EXERCISE AIM
Copy out precisely the lines from the start of the data through the line with "X240875Y205475D01*", and keep pictures out of it.

□ □ □

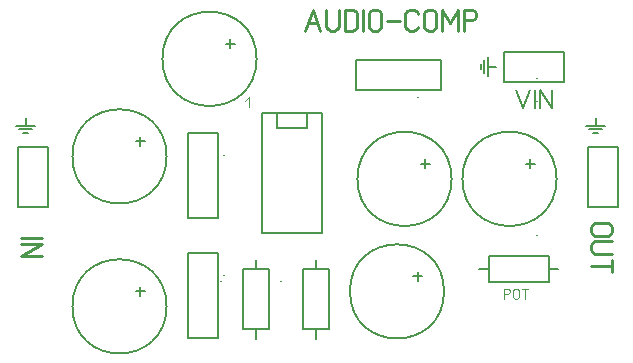
<source format=gbr>
%FSLAX34Y34*%
%MOMM*%
%LNSILK_TOP*%
G71*
G01*
%ADD10C,0.150*%
%ADD11C,0.167*%
%ADD12C,0.206*%
%ADD13C,0.200*%
%ADD14C,0.222*%
%ADD15C,0.111*%
%LPD*%
G54D10*
X278976Y218175D02*
X228176Y218175D01*
X228175Y116575D01*
X278976Y116575D01*
X278976Y218175D01*
G54D10*
X266275Y218175D02*
X240875Y218175D01*
X240875Y205475D01*
X266276Y205475D01*
X266275Y218175D01*
G54D10*
X165298Y129342D02*
X190698Y129342D01*
X190698Y200942D01*
X165298Y200942D01*
X165298Y129342D01*
G54D11*
X196090Y181997D02*
X196090Y181997D01*
G54D10*
X128982Y193800D02*
X121382Y193800D01*
G54D10*
X125182Y190000D02*
X125182Y197600D01*
G54D10*
G75*
G01X147526Y181100D02*
G03X147526Y181100I-39850J0D01*
G01*
G54D10*
X128982Y66800D02*
X121382Y66800D01*
G54D10*
X125182Y63000D02*
X125182Y70600D01*
G54D10*
G75*
G01X147526Y54100D02*
G03X147526Y54100I-39850J0D01*
G01*
G54D10*
X165298Y27742D02*
X190698Y27742D01*
X190698Y99342D01*
X165298Y99342D01*
X165298Y27742D01*
G54D11*
X196090Y80397D02*
X196090Y80397D01*
G54D10*
X234001Y34819D02*
X211826Y34819D01*
X211826Y85519D01*
X234001Y85519D01*
X234001Y34819D01*
G54D10*
X222914Y34619D02*
X222914Y26719D01*
G54D10*
X222914Y85619D02*
X222914Y93519D01*
G54D11*
X193989Y75261D02*
X193989Y75261D01*
G54D10*
X284801Y34819D02*
X262626Y34819D01*
X262626Y85519D01*
X284801Y85519D01*
X284801Y34819D01*
G54D10*
X273714Y34619D02*
X273714Y26719D01*
G54D10*
X273714Y85619D02*
X273714Y93519D01*
G54D11*
X244789Y75261D02*
X244789Y75261D01*
G54D10*
X363932Y79500D02*
X356332Y79500D01*
G54D10*
X360132Y75700D02*
X360132Y83300D01*
G54D10*
G75*
G01X382476Y66800D02*
G03X382476Y66800I-39850J0D01*
G01*
G54D10*
X370282Y174750D02*
X362682Y174750D01*
G54D10*
X366482Y170950D02*
X366482Y178550D01*
G54D10*
G75*
G01X388826Y162050D02*
G03X388826Y162050I-39850J0D01*
G01*
G54D10*
X205182Y276350D02*
X197582Y276350D01*
G54D10*
X201382Y272550D02*
X201382Y280150D01*
G54D10*
G75*
G01X223726Y263650D02*
G03X223726Y263650I-39850J0D01*
G01*
G54D12*
X460776Y247700D02*
X460776Y247700D01*
G54D12*
X460776Y228200D02*
X460776Y228200D01*
G54D13*
X443250Y237714D02*
X449250Y221714D01*
X455250Y237714D01*
G54D13*
X459650Y221714D02*
X459650Y237714D01*
G54D13*
X464050Y221714D02*
X464050Y237714D01*
X473650Y221714D01*
X473650Y237714D01*
G54D10*
X433454Y243888D02*
X433454Y269288D01*
X484254Y269288D01*
X484254Y243888D01*
X433454Y243888D01*
G54D13*
X426121Y257117D02*
X419770Y257117D01*
G54D13*
X419770Y249180D02*
X419771Y265055D01*
G54D13*
X416596Y262674D02*
X416596Y251561D01*
G54D13*
X413421Y254736D02*
X413421Y259498D01*
G54D10*
X21338Y189235D02*
X46738Y189234D01*
X46738Y138434D01*
X21338Y138434D01*
X21338Y189235D01*
G54D14*
X24289Y111967D02*
X42067Y111967D01*
G54D14*
X24289Y107078D02*
X42067Y107078D01*
X24289Y96411D01*
X42067Y96411D01*
G54D13*
X28211Y213587D02*
X28212Y207236D01*
G54D13*
X36149Y207236D02*
X20274Y207237D01*
G54D13*
X22655Y204062D02*
X33768Y204062D01*
G54D13*
X30593Y200887D02*
X25830Y200887D01*
G54D10*
X503938Y189235D02*
X529338Y189234D01*
X529338Y138434D01*
X503938Y138434D01*
X503938Y189235D01*
G54D14*
X521333Y114000D02*
X510222Y114000D01*
X508000Y115334D01*
X506889Y118000D01*
X506889Y120667D01*
X508000Y123334D01*
X510222Y124667D01*
X521333Y124667D01*
X523556Y123334D01*
X524667Y120667D01*
X524667Y118000D01*
X523556Y115334D01*
X521333Y114000D01*
G54D14*
X524667Y109111D02*
X510222Y109111D01*
X508000Y107778D01*
X506889Y105111D01*
X506889Y102444D01*
X508000Y99778D01*
X510222Y98444D01*
X524667Y98444D01*
G54D14*
X506889Y88222D02*
X524667Y88222D01*
G54D14*
X524667Y93555D02*
X524667Y82888D01*
G54D13*
X510811Y213587D02*
X510812Y207236D01*
G54D13*
X518749Y207236D02*
X502874Y207237D01*
G54D13*
X505255Y204062D02*
X516368Y204062D01*
G54D13*
X513193Y200887D02*
X508430Y200887D01*
G54D10*
X420378Y74504D02*
X420378Y96679D01*
X471078Y96679D01*
X471078Y74504D01*
X420378Y74504D01*
G54D10*
X420178Y85591D02*
X412278Y85591D01*
G54D10*
X471178Y85592D02*
X479078Y85592D01*
G54D11*
X460820Y114516D02*
X460820Y114516D01*
G54D10*
X308084Y262288D02*
X308084Y236888D01*
X379684Y236888D01*
X379683Y262288D01*
X308084Y262288D01*
G54D11*
X360739Y231496D02*
X360739Y231496D01*
G54D10*
X459182Y174750D02*
X451582Y174750D01*
G54D10*
X455382Y170950D02*
X455382Y178550D01*
G54D10*
G75*
G01X477726Y162050D02*
G03X477726Y162050I-39850J0D01*
G01*
G54D14*
X264480Y287620D02*
X271147Y305398D01*
X277813Y287620D01*
G54D14*
X267147Y294287D02*
X275147Y294287D01*
G54D14*
X282702Y305398D02*
X282702Y290954D01*
X284035Y288732D01*
X286702Y287620D01*
X289369Y287620D01*
X292035Y288732D01*
X293369Y290954D01*
X293368Y305398D01*
G54D14*
X298258Y287620D02*
X298258Y305398D01*
X304925Y305398D01*
X307591Y304287D01*
X308925Y302065D01*
X308925Y290954D01*
X307591Y288732D01*
X304925Y287620D01*
X298258Y287620D01*
G54D14*
X313814Y287620D02*
X313814Y305398D01*
G54D14*
X329370Y302065D02*
X329370Y290954D01*
X328036Y288732D01*
X325370Y287620D01*
X322703Y287620D01*
X320036Y288732D01*
X318703Y290954D01*
X318703Y302065D01*
X320036Y304287D01*
X322703Y305398D01*
X325370Y305398D01*
X328036Y304287D01*
X329370Y302065D01*
G54D14*
X334259Y295398D02*
X344926Y295398D01*
G54D14*
X360482Y290954D02*
X359148Y288732D01*
X356482Y287620D01*
X353815Y287620D01*
X351148Y288732D01*
X349815Y290954D01*
X349815Y302065D01*
X351148Y304287D01*
X353815Y305398D01*
X356482Y305398D01*
X359148Y304287D01*
X360482Y302065D01*
G54D14*
X376038Y302065D02*
X376038Y290954D01*
X374704Y288732D01*
X372038Y287620D01*
X369371Y287620D01*
X366704Y288732D01*
X365371Y290954D01*
X365371Y302065D01*
X366704Y304287D01*
X369371Y305398D01*
X372038Y305398D01*
X374704Y304287D01*
X376038Y302065D01*
G54D14*
X380927Y287620D02*
X380927Y305398D01*
X387594Y294287D01*
X394260Y305398D01*
X394260Y287620D01*
G54D14*
X399149Y287620D02*
X399149Y305398D01*
X405816Y305398D01*
X408482Y304287D01*
X409816Y302065D01*
X409816Y299843D01*
X408482Y297620D01*
X405816Y296509D01*
X399149Y296509D01*
G54D15*
X214323Y228239D02*
X217656Y231572D01*
X217656Y222683D01*
G54D15*
X432982Y60250D02*
X432982Y69139D01*
X436315Y69139D01*
X437649Y68583D01*
X438315Y67472D01*
X438315Y66361D01*
X437649Y65250D01*
X436315Y64694D01*
X432982Y64694D01*
G54D15*
X446092Y67472D02*
X446092Y61917D01*
X445426Y60806D01*
X444092Y60250D01*
X442759Y60250D01*
X441426Y60806D01*
X440759Y61917D01*
X440759Y67472D01*
X441426Y68583D01*
X442759Y69139D01*
X444092Y69139D01*
X445426Y68583D01*
X446092Y67472D01*
G54D15*
X451203Y60250D02*
X451203Y69139D01*
G54D15*
X448536Y69139D02*
X453869Y69139D01*
M02*

</source>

□ □ □

REPLY
<source format=gbr>
%FSLAX34Y34*%
%MOMM*%
%LNSILK_TOP*%
G71*
G01*
%ADD10C,0.150*%
%ADD11C,0.167*%
%ADD12C,0.206*%
%ADD13C,0.200*%
%ADD14C,0.222*%
%ADD15C,0.111*%
%LPD*%
G54D10*
X278976Y218175D02*
X228176Y218175D01*
X228175Y116575D01*
X278976Y116575D01*
X278976Y218175D01*
G54D10*
X266275Y218175D02*
X240875Y218175D01*
X240875Y205475D01*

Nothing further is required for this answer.